Most of us want to feel connected with others in some capacity. As such, the friction and alienation from making different lifestyle choices from those closest to us creates stress and discomfort, which lowers our motivation and drive to continue with our individual goals. This is why the support of family and friends often plays a significant role in our long-term successes (there are a few exceptions of course!)


Social Expectations

Another environment influence is the pressure to eat and drink when we socialize with others (dating , networking, hanging out with friends, etc.).  When we are laughing and having a good time with others, we usually aren’t focusing on our exact portion sizes or the amount of calories. However, the symptoms can lead to some inadvertent overeating.


Physical Environment

The condition and the location of the place you live in also may have a impact on eating behaviors. Lower income areas may have higher levels of stress due to lack of opportunities, lack of cleanliness, and higher crime rates. This, then, can impact food preferences toward cheaper, convenient, lower quality prepackaged/prepared foods or fast food.
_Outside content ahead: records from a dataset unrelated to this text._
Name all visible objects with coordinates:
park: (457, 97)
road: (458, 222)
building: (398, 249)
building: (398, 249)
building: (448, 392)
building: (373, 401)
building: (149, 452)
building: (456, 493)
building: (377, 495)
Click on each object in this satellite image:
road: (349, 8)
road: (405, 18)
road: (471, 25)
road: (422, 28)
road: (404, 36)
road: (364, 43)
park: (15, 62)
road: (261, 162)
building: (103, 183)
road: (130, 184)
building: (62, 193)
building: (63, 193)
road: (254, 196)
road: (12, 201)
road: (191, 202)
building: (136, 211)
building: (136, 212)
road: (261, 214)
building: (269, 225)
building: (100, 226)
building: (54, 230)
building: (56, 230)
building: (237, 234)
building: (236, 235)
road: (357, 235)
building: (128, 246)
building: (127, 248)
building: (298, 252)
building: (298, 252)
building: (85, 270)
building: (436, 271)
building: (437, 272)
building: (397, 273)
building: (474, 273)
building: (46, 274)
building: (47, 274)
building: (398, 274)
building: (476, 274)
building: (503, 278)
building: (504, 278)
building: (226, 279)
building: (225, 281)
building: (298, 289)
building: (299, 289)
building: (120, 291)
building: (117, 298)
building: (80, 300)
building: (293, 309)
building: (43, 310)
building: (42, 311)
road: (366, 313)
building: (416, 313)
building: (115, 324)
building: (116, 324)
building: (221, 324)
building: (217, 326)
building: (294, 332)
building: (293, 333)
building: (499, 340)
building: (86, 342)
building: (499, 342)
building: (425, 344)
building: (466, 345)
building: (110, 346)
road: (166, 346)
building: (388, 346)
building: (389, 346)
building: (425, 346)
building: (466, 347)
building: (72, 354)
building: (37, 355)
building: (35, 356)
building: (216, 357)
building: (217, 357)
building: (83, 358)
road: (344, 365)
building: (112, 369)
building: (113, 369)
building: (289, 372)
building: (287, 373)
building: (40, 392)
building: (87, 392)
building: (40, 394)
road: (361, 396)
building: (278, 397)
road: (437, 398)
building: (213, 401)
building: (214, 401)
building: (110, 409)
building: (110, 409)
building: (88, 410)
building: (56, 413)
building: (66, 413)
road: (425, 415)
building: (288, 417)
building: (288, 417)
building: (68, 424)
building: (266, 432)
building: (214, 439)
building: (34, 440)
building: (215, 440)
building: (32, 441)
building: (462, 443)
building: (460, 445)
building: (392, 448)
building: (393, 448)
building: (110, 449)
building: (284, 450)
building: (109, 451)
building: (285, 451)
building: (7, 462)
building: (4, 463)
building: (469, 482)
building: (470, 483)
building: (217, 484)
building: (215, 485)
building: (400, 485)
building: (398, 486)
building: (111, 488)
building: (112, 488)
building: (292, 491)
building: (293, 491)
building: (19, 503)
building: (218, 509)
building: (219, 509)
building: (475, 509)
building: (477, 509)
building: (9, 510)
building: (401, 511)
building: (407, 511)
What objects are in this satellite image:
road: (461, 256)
Also, some urban areas may have cramped apartments (small kitchen, outdated appliances, etc.) which makes cooking inconvenient and eating out regularly a quicker solution. The downsides to this are the expense and lack of control over the amount of nutrients.


The Number of Available Resources

As we mentioned previously, education and financial status greatly impact what kind of food choices we make. Many of us overestimate the calories we consume and underestimate the amount of nutrients that we receive during the day. Additionally, when we feel like we are tight on resources, we often look for the best deals rather than the best quality, which includes groceries and meals.


Environmental Cues

We eat foods just because they are in front of us  or there are suggestions that we receive through commercials and ads about restaurants, candies, and delicious-looking food. That consistent exposure to specific items can make it very tempting to eat certain foods.

Additionally, if we associate positive memories (family time, nostalgia, happiness, traditions) with certain foods, anytime we are hit with a reminder to a particular memory, we will be often hit with a craving for that specific food.


What Are Some Tools Help with Environmental Influences?

To address environmental factors and pressures, we need to become aware of our own needs, assert ourselves when necessary, and become adaptable to the things that we cannot control.


Mindfulness – check in with your mood when you’re eating, because we often eat when we are feeling bored, sad, or overwhelmed. Are you really hungry or are you experiencing an uncomfortable feeling?


Self-care – when we are around other people, sometimes it can be difficult to differentiate our own desires from that of others so it becomes important to take a step back and assess what YOU really want. Are certain things non-negotiables (medically directed diet, value-based decisions)? Are there things that you are okay to compromise with (ex. allowing yourself a treat once a week, going for a lower calorie option, eating half portions, etc.)?


Decluttering – remove the tempting foods and drinks from the pantry and fridge that may hinder your nutritional success. If you are living with other people, you may need to figure out a game plan and some compromises to limit the exposure to the unhealthy foods.